Gazete Vatan Logo

'Doktor maaşı kadar ücret ödüyorum'

'Doktor maaşı kadar ücret ödüyorum'

Rahatsızlanan bakıcısını devlet hastanesine götürdüğü için eleştirilen Tuba Ünsal kendini savundu.

Tuba Ünsal'ın kızı Sare'nin bakıcısı geçtiğimiz günlerde aniden rahatsızlanmış, bakıcıyı Okmeydanı Devlet Hastanesi'ne götüren Ünsal karşılaştığı manzaranın fotoğraflarını Instagram aracılığı ile takipçileriyle paylaşmıştı.

Bu paylaşımların ardından takipçileri tarafından "Neden bakıcınızı özel değilde devlet hastanesine götürdünüz" sözleriyle eleştirilen Ünsal, kendisini attığı tweet ile savundu.

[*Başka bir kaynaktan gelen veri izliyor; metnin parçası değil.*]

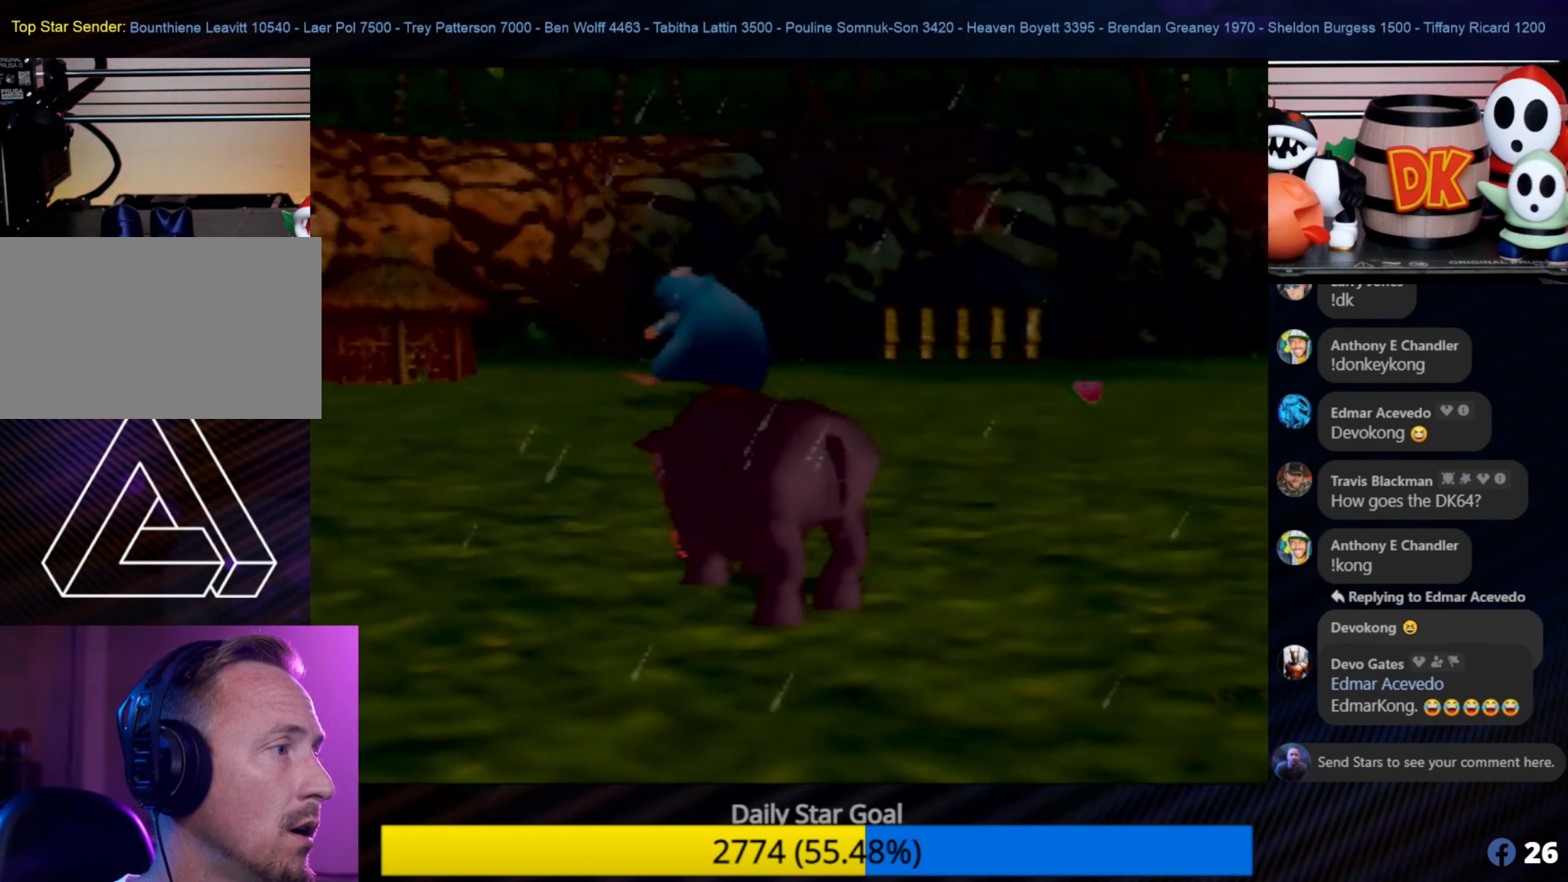
{"buttons": [], "left_stick": "up-right", "events": [[83, "B", "down"], [83, "left_stick", "up"], [183, "B", "up"], [216, "B", "down"], [333, "B", "up"], [366, "left_stick", "up-right"], [416, "B", "down"], [500, "B", "up"]]}
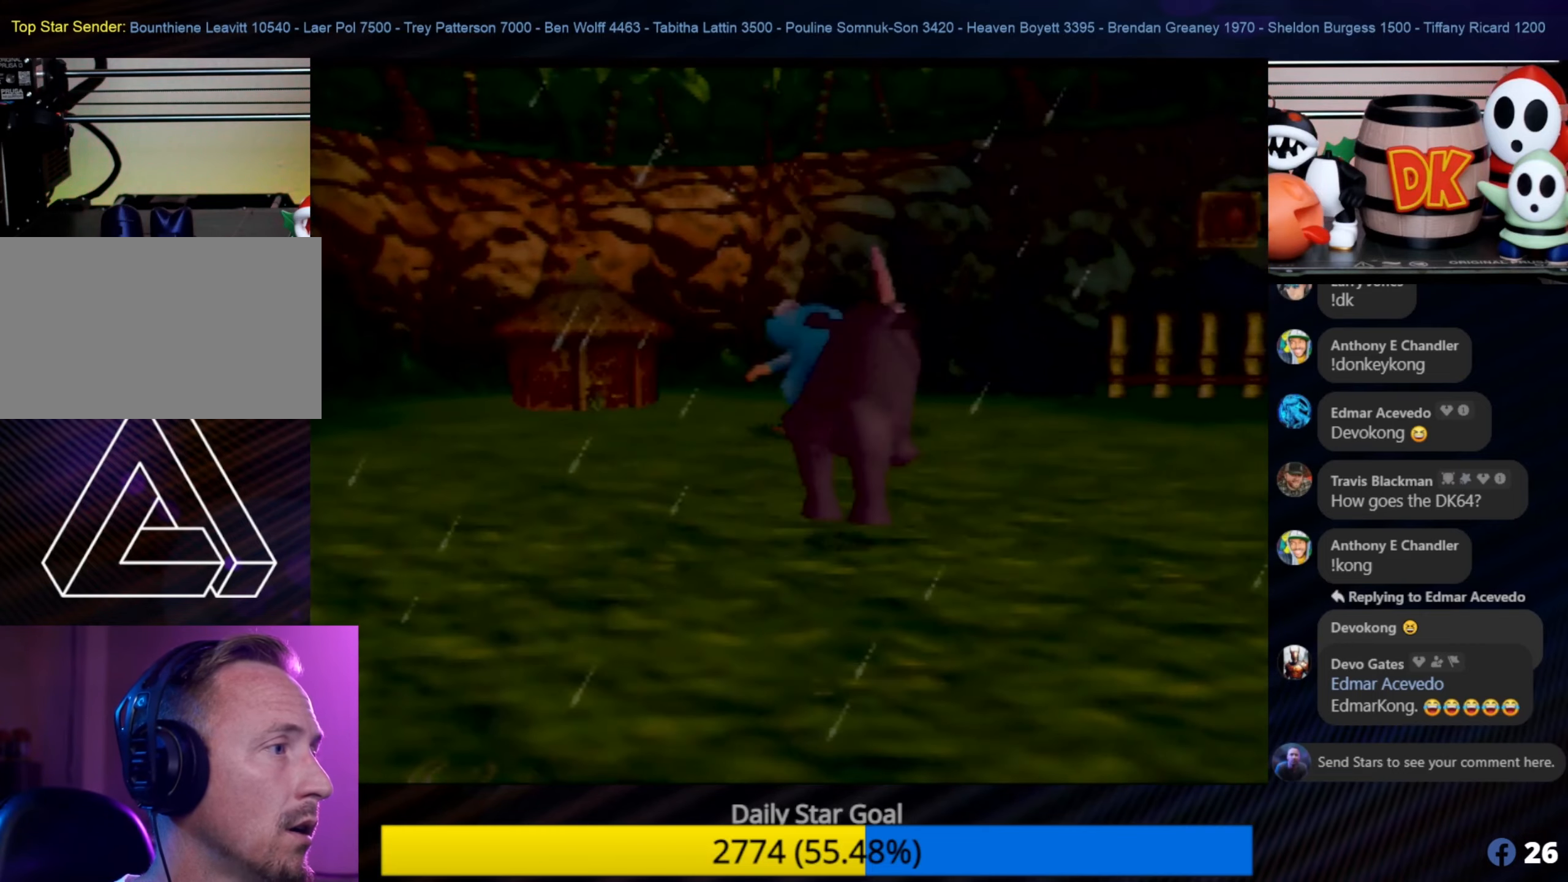
{"buttons": [], "left_stick": "up-left", "events": [[133, "B", "down"], [233, "B", "up"], [266, "left_stick", "up"], [366, "B", "down"], [416, "B", "up"], [416, "left_stick", "up-left"]]}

Ünsal sayfasına "Arkadaşlar mesele dadıyı neden özele götürmedin meselesi değil. Onu açıkladık. Ambulansın tercihi. Ha bilmenizde fayda var ben çalışanıma, kızımı emanet ettiğim evin annesi olmuş kadına rahat olun doktor maaşı kadar ücret ödüyorum. Bunu yakın çevrem bilir.. Hem de kendi takdirimle..." notunu düştü.

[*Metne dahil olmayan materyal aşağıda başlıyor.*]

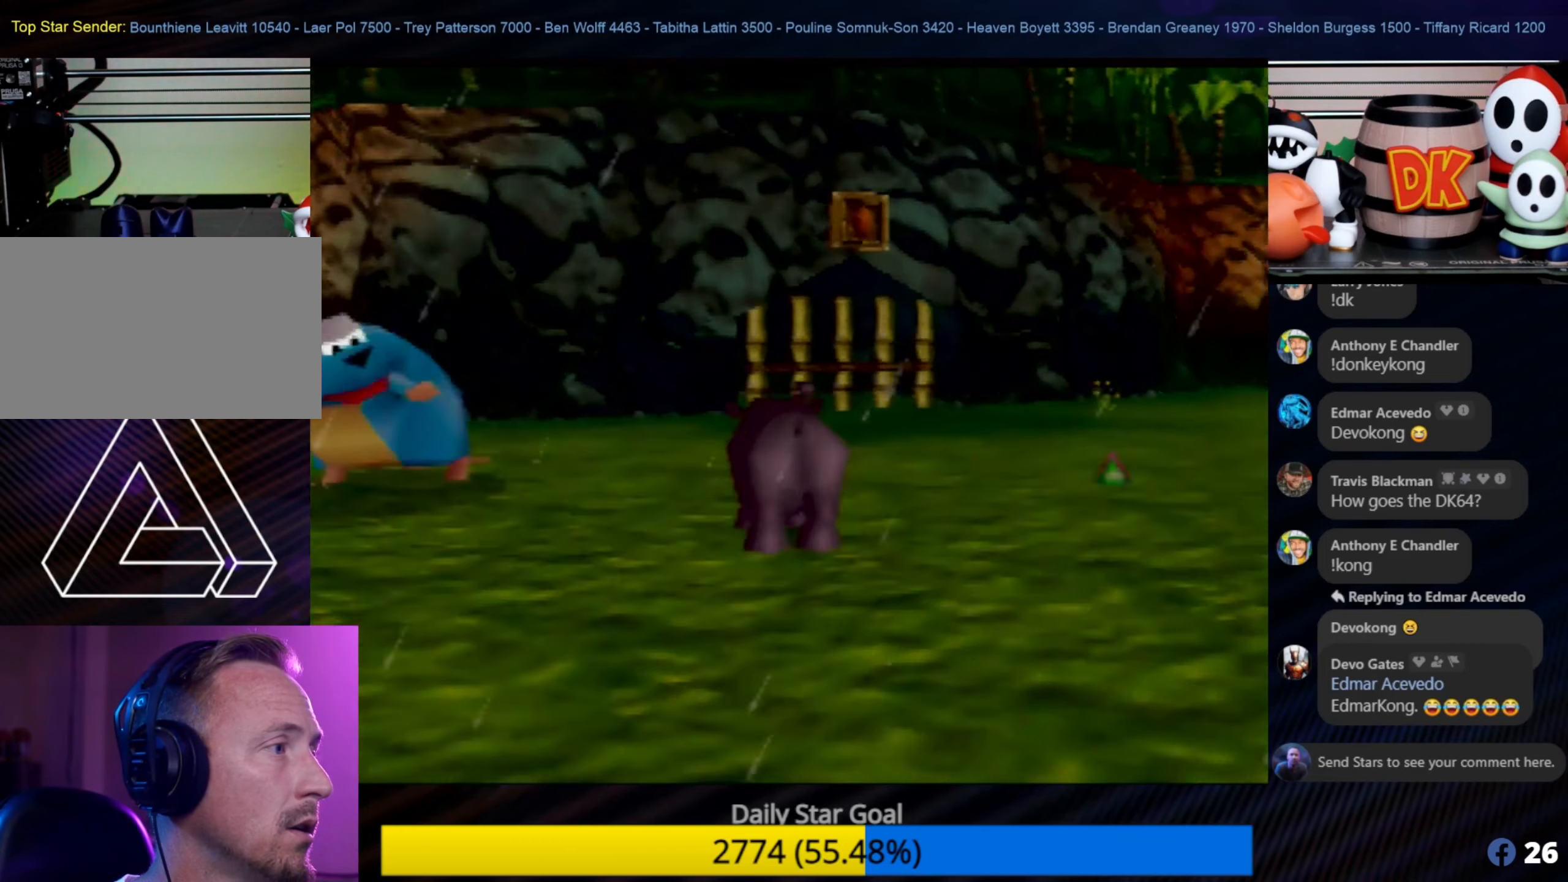
{"buttons": [], "left_stick": "down-left", "events": [[66, "C_LEFT", "down"], [100, "C_LEFT", "up"], [150, "B", "down"], [233, "left_stick", "down-left"], [266, "B", "up"], [333, "B", "down"], [483, "B", "up"]]}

Devlet hastanesinde bir gece yarısı!..

VATAN yazarı ve ünlü oyuncu Tuba Ünsal, kızının bakıcısı fenalaşınca, gece yarısı Okmeydanı Devlet Hastanesi’ne götürdü. Yaşadıklarını Twitter’dan paylaşınca Sağlık Bakanlığı harekete geçti. İşte Tuba Ünsal’ın kaleminden o gece...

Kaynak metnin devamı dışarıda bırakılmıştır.